I work in the arts.
All you fundraisers who work for human service organizations, you have these heartwarming stories to tell–about children learning to read, or families getting food to eat.
But I raise money for a theater company. Can I use storytelling in my fundraising too?”
I heard this question when I presented a Nonprofit Academy webinar called Where’s the Story? Discovering Stories that Drive Donations. But it wasn’t the first time I’d heard it. And every time I hear it, it makes me want to cry.
If your nonprofit is an arts organization, storytelling is in your organizational DNA. It’s in the drama you put on stage, or the moment you capture in paint, or the music you present to a live audience. You take the randomness of everyday events and shape it, so people will stop, look, listen, and wonder. That’s what a good story does too.

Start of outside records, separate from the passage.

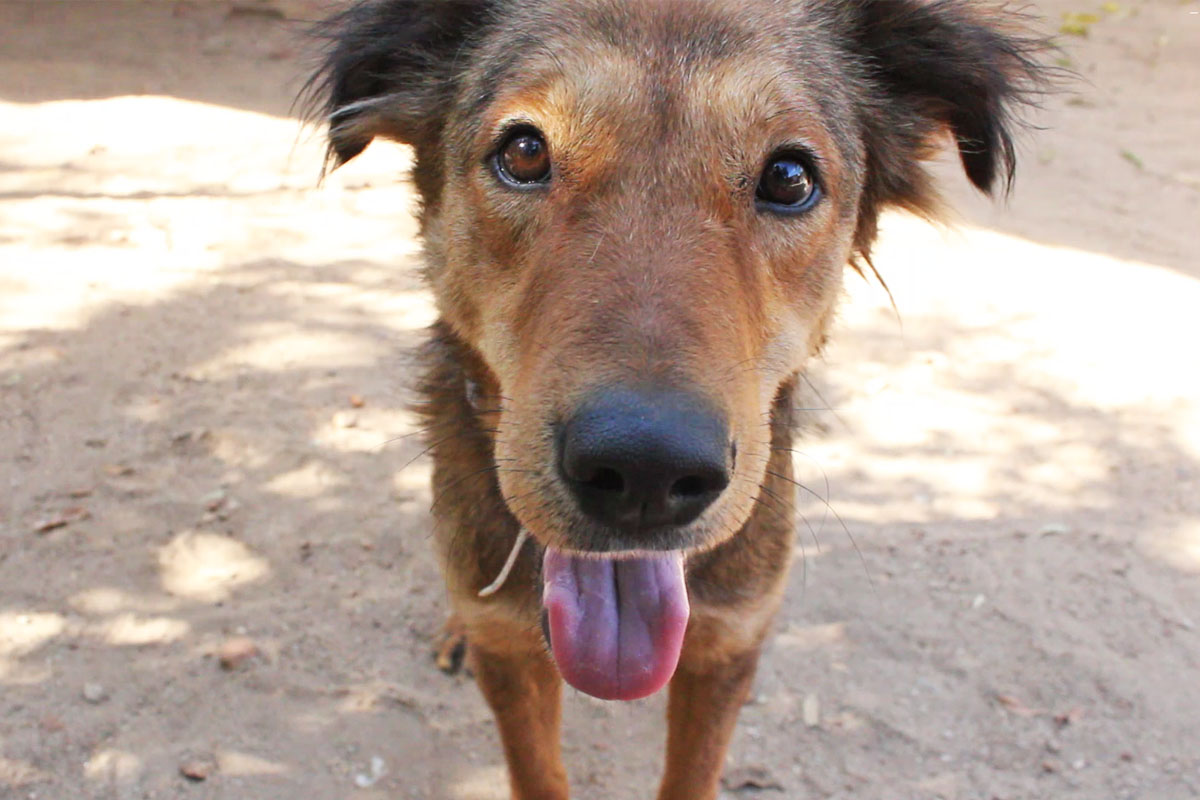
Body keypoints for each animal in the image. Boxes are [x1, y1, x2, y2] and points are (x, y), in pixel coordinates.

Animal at [304, 3, 1046, 796]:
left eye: (790, 177)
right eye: (525, 152)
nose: (645, 473)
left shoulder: (729, 644)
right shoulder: (509, 652)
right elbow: (536, 763)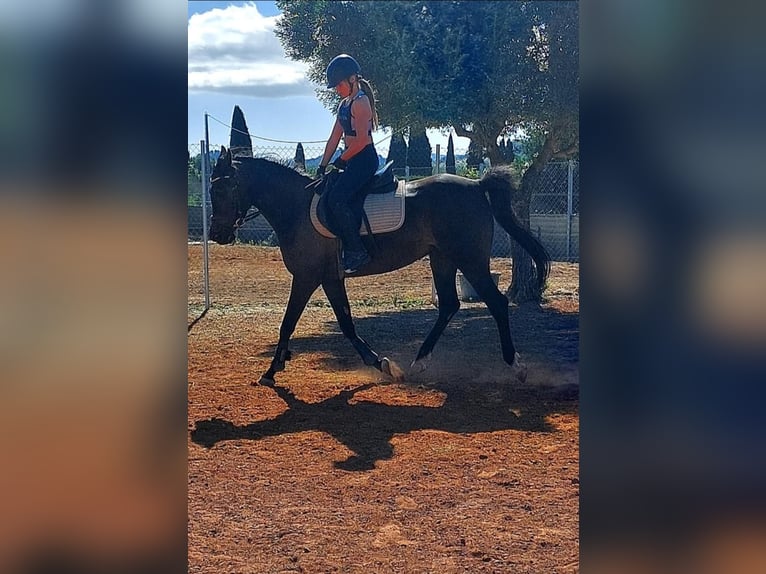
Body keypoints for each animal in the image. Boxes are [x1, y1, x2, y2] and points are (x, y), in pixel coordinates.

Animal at [208, 145, 550, 385]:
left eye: (221, 189)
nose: (217, 235)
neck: (297, 207)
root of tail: (477, 184)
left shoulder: (307, 277)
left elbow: (288, 322)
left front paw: (271, 370)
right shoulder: (330, 278)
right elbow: (345, 323)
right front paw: (382, 364)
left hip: (470, 260)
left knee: (496, 302)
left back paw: (516, 366)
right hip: (442, 258)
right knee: (449, 305)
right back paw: (420, 361)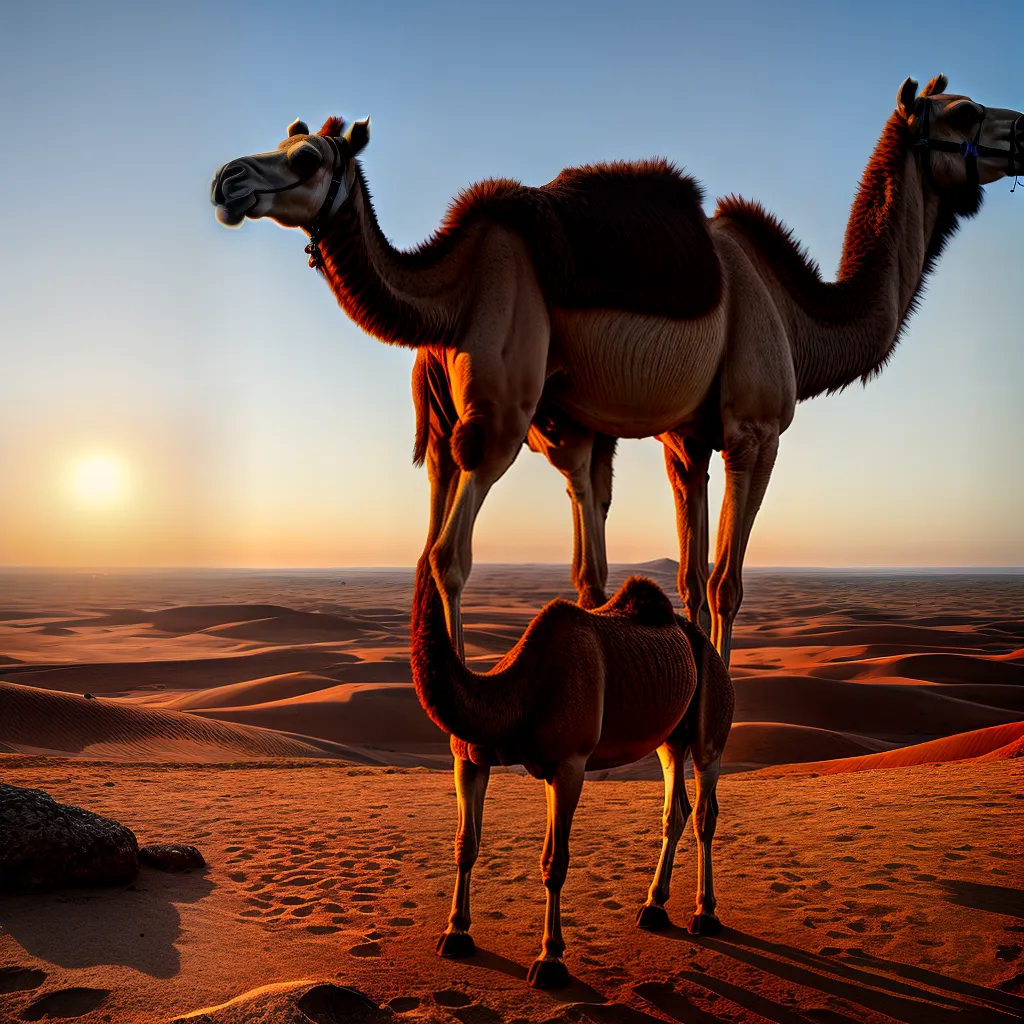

So yes, arts organizations, you can tell stories to your donors. In fact, they are the perfect audience for them! But it’s up to you to find and craft those stories. Here’s how.
Stories are about people
The first thing to do is figure out the protagonist of your story. Who is the story about?
I think that’s what was puzzling the webinar participant who worked for the theater company, the one who asked me that question. She was probably thinking about things like the schedule of plays this season, or the artistic choices involved in the direction and staging, or the great reviews the production has already received, and asking herself, “What’s the story here?”
And she was right. Those are not stories–because they have no protagonist, no central character to follow.
You can turn statements into stories
Focus on a protagonist with a problem, and you can transform dry facts into dramatic stories. For example, you could take a list of titles of plays and turn it into this message from your Artistic Director:
“As 2016 goes on, I have been dreading each day’s news. One act of mass violence has followed another around the globe. I look to political leaders, hoping for solace and wisdom, and instead I see them spreading fear and hatred.”
“Here in our theater, I shudder…and I wonder, what can we do as a theater to bring us back to our a sense of our shared humanity? The 2017 season is our answer. We begin with Antigone, a story of a woman caught on the losing side of a civil war who refuses to put loyalty to nation over loyalty to family…”
Notice! Instead of a list, now you have:
- a person (your Artistic Director)
- facing a challenge (how do I stop feeling overwhelmed and make a contribution to a more peaceful world?)
- and overcoming it (through this year’s program)
That’s classic narrative. You’ve turned a statement into a story. And your donors are going to notice, too.
Stories speak to an arts audience
The thing is, unless your Artistic Director is really well-known and loved, it’s not her or his story your donors want to hear.
As fundraising expert Tom Ahern puts it, donors are only really interested in two things. “What did you do with the money I gave you?” and “What difference did it make?”
And the difference they want to hear about is probably not that it made the AD feel worthwhile, or even that it gave jobs to dozens of actors and set painters.
What difference do the arts make to the audience?
Your donors are interested in the experience of the arts. They know what it’s like for them to walk around a Rodin and look at it from all sides, or hear unexpected music in the subway, or go to a play. They want you to make sure others share that experience.
Can you find audience members who will tell any of these stories?
- “I never liked Shakespeare. When they tried to teach it to me forty years ago in high school, I tuned it out. But then my wife dragged me to your production of King Lear, and I wept for a man looking back at the ruin of his life. Now the words make sense, and they make me think about my own life.”
2. “I thought my family was the only one where parents and children fought about how to stand up proud against people who want to put us down. Now that I’ve seen Raisin in the Sun, I will never look at my parents the same way again.
3. “My mind was whirling. My heart was downcast. Your production of Stomp was better than medicine. I am going back tomorrow!”
If I gave money to your organization and heard these stories, I would rejoice. And give again.
What’s another story you can tell that would move your arts supporters to give?